:: Ausgangstext ::

Nachhilfe für Casanova

Ippolito Nievos Roman „Engel an Güte“ hält dem Venedig des Ottocento den Spiegel vor

Von Julia IlgnerRSS-Newsfeed neuer Artikel von Julia Ilgner

Besprochene Bücher / Literaturhinweise

„Bei Weibern weiß man niemals, wo der Engel aufhört und der Teufel anfängt“ wusste Heinrich Heine zu sagen, dieser große Ironiker der deutschen Romantik, mit dem sein Zeitgenosse Ippolito Nievo einiges gemein hat. Mag Nievo auch nicht die entbehrungsreichen Exiljahre Heines in der Pariser „Matratzengruft“ hinter sich haben – dafür war sein Leben viel zu kurz: geboren am 30. November 1848 in Padua, wo er, begleitet von frühem Schreiben, nach einer Zwischenstation in Pavia auch Jura studierte, verstarb er jung, gerade mal 29 Jahre alt, bei einem Schiffsunglück – in der Entlarvung gesellschaftlicher Missstände stand er ihm in nichts nach.

:::
:: Datensätze zur Aufgabe ::

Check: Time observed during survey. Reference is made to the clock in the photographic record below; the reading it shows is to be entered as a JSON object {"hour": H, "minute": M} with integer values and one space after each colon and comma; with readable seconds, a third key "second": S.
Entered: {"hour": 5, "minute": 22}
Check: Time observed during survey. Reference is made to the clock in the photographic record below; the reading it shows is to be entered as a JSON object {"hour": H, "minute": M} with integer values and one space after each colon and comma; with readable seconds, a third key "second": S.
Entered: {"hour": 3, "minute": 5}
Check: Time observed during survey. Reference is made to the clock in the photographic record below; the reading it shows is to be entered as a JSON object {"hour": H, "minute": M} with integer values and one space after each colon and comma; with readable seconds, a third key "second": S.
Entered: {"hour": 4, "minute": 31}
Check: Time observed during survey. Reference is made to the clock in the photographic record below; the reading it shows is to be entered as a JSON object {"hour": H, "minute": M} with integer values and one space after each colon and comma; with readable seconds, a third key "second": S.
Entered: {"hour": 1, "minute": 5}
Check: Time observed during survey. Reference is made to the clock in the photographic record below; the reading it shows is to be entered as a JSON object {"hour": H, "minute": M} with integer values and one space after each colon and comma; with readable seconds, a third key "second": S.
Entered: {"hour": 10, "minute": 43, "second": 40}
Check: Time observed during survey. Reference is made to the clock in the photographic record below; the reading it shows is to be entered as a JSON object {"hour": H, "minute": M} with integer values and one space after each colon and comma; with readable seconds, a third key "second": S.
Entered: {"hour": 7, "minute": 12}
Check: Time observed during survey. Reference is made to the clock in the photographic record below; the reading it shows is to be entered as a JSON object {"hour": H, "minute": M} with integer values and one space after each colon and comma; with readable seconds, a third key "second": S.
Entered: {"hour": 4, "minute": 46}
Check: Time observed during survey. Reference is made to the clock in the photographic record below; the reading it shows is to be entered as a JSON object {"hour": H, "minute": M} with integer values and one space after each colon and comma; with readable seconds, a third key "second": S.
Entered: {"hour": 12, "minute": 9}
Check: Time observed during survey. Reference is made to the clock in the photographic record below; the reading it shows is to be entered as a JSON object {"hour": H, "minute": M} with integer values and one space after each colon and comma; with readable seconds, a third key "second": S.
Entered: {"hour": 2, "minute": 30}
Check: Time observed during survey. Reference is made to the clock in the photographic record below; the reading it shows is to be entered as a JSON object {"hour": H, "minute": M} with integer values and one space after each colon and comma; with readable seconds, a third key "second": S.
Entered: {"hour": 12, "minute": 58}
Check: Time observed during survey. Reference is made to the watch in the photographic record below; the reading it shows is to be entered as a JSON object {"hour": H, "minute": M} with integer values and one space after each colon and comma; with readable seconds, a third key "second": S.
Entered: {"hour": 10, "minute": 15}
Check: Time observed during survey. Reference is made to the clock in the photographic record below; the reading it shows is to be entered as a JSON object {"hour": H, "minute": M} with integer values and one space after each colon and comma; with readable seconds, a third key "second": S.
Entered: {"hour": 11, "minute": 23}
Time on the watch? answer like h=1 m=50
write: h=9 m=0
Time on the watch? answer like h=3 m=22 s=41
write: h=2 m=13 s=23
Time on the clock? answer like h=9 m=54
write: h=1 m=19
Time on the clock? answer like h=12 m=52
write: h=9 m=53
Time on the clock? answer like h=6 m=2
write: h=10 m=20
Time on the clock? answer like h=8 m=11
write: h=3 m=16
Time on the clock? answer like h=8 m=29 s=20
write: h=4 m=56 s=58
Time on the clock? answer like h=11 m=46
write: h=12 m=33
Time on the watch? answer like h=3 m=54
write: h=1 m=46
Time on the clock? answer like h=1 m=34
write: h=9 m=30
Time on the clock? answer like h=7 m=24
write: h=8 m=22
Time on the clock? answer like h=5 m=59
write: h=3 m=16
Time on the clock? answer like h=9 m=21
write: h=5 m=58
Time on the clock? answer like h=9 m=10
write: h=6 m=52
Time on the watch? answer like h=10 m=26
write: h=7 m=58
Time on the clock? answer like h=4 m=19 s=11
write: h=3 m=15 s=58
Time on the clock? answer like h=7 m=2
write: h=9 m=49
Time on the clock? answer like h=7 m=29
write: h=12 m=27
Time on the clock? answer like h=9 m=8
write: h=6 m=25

:::

Gestellte Aufgabe 1 ::
Schreiben Sie aus dem Ausgangstext über Ippolito Nievo den Abschnitt heraus, der mit den Worten „Nachhilfe für Casanova“ beginnt und mit „in nichts nach.“ schließt.
Gestellte Aufgabe 2 ::
Stellen Sie in den Datensätzen die Zeilen von derjenigen mit „Time on the clock? answer like h=11 m=46“ bis einschließlich derjenigen mit „write: h=3 m=15 s=58“ als Markdown-Tabelle mit den Spalten „Nr“ und „Zeile“ dar. Leerzeilen lassen Sie dabei weg.
Der Ausgangstext und die Datensätze stammen aus voneinander unabhängigen Quellen.

Antwort zur Aufgabe 1 ::
Nachhilfe für Casanova

Ippolito Nievos Roman „Engel an Güte“ hält dem Venedig des Ottocento den Spiegel vor

Von Julia IlgnerRSS-Newsfeed neuer Artikel von Julia Ilgner

Besprochene Bücher / Literaturhinweise

„Bei Weibern weiß man niemals, wo der Engel aufhört und der Teufel anfängt“ wusste Heinrich Heine zu sagen, dieser große Ironiker der deutschen Romantik, mit dem sein Zeitgenosse Ippolito Nievo einiges gemein hat. Mag Nievo auch nicht die entbehrungsreichen Exiljahre Heines in der Pariser „Matratzengruft“ hinter sich haben – dafür war sein Leben viel zu kurz: geboren am 30. November 1848 in Padua, wo er, begleitet von frühem Schreiben, nach einer Zwischenstation in Pavia auch Jura studierte, verstarb er jung, gerade mal 29 Jahre alt, bei einem Schiffsunglück – in der Entlarvung gesellschaftlicher Missstände stand er ihm in nichts nach.

Antwort zur Aufgabe 2 ::
| Nr | Zeile |
|---|---|
| 1 | Time on the clock? answer like h=11 m=46 |
| 2 | write: h=12 m=33 |
| 3 | Time on the watch? answer like h=3 m=54 |
| 4 | write: h=1 m=46 |
| 5 | Time on the clock? answer like h=1 m=34 |
| 6 | write: h=9 m=30 |
| 7 | Time on the clock? answer like h=7 m=24 |
| 8 | write: h=8 m=22 |
| 9 | Time on the clock? answer like h=5 m=59 |
| 10 | write: h=3 m=16 |
| 11 | Time on the clock? answer like h=9 m=21 |
| 12 | write: h=5 m=58 |
| 13 | Time on the clock? answer like h=9 m=10 |
| 14 | write: h=6 m=52 |
| 15 | Time on the watch? answer like h=10 m=26 |
| 16 | write: h=7 m=58 |
| 17 | Time on the clock? answer like h=4 m=19 s=11 |
| 18 | write: h=3 m=15 s=58 |